> READING TEXT:
-- -- --

Board Members can be sued and named in lawsuits by damaged parties and subjected to personal discovery into their decision-making, actions, inactions, etc. For example, private club Board Members who engage in conduct that violates another’s civil rights can be sued and held civilly liable. If the club is a nonprofit tax-exempt organization in Connecticut for example, Board Members and officers are shielded from liability by a state immunity law. However, the immunity only covers policy or decision-making duties. It does not cover reckless, willful, or wanton misconduct. Board Members need to be able to prove their good actions and unfortunately for them, having to do so often comes after they are no longer Board Members or long after their challenged conduct took place. Since the time period to sue often reach years after the claimed damages, people can sue two, four or sometimes six years later. Maintaining a crisp, clear and all encompassing historical record of all Board communications and activity is critical protection.

Club Board Members could be shielded from liability from physical injury lawsuits by federal law (42 USCA § 14501, et seq.) that protects those who perform volunteer work for nonprofit organizations from civil liability for injuries they cause by their acts of negligence while volunteering. But there is limitation to that law and what it covers. It is not a security blanket for Board Members by any measure. For example, it doesn’t cover claimed discrimination like a prospective member who is denied membership and claims denial was based on discrimination.

-- -- --

> DATA EXCERPT:
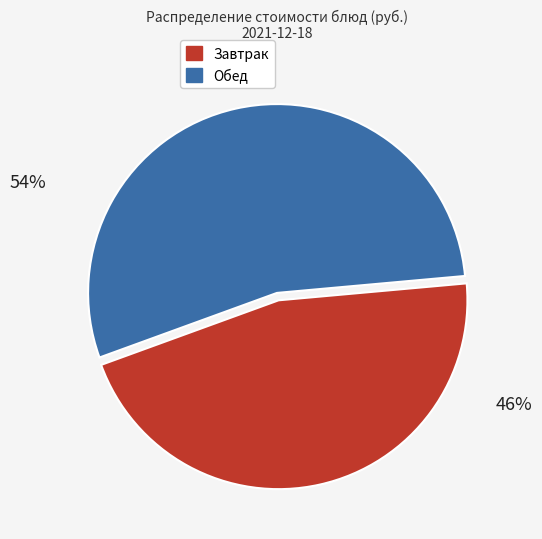

Does any single category account for the majority?

Yes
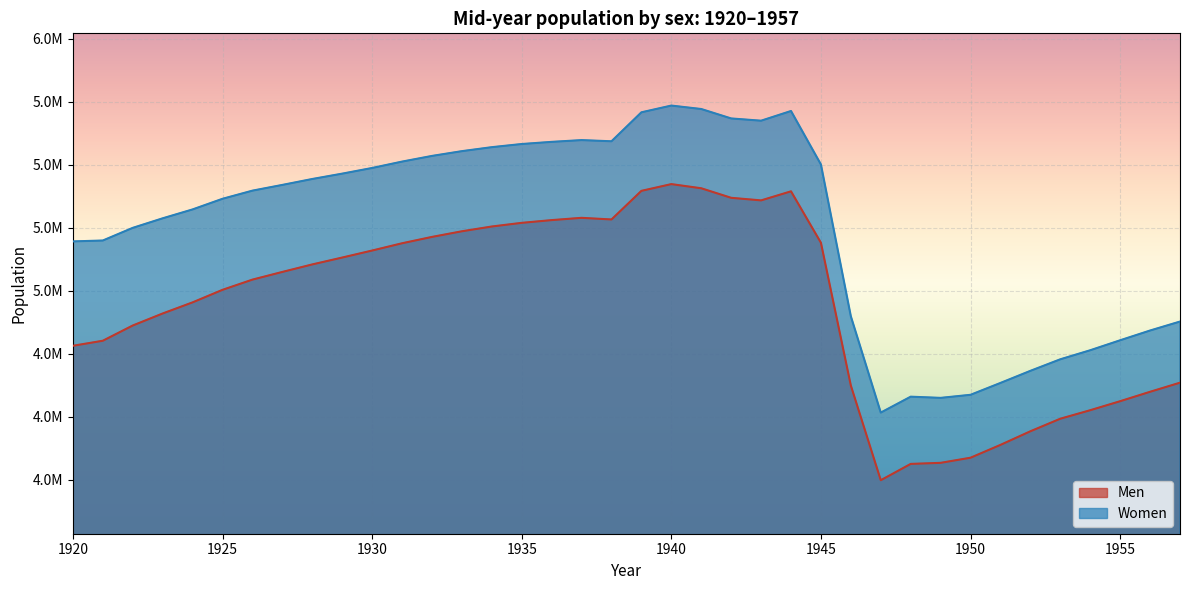

List the labels in order of Men value, smallest first.

1947, 1948, 1949, 1950, 1951, 1952, 1953, 1954, 1955, 1956, 1946, 1957, 1920, 1921, 1922, 1923, 1924, 1925, 1926, 1927, 1928, 1929, 1930, 1931, 1945, 1932, 1933, 1934, 1935, 1936, 1938, 1937, 1943, 1942, 1944, 1939, 1941, 1940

-- -- --

> EXERCISE: Please reproduce the passage on Board Member liability word for word, from "Club Board Members could" to "based on discrimination.".

> RESPONSE AREA:
Club Board Members could be shielded from liability from physical injury lawsuits by federal law (42 USCA § 14501, et seq.) that protects those who perform volunteer work for nonprofit organizations from civil liability for injuries they cause by their acts of negligence while volunteering. But there is limitation to that law and what it covers. It is not a security blanket for Board Members by any measure. For example, it doesn’t cover claimed discrimination like a prospective member who is denied membership and claims denial was based on discrimination.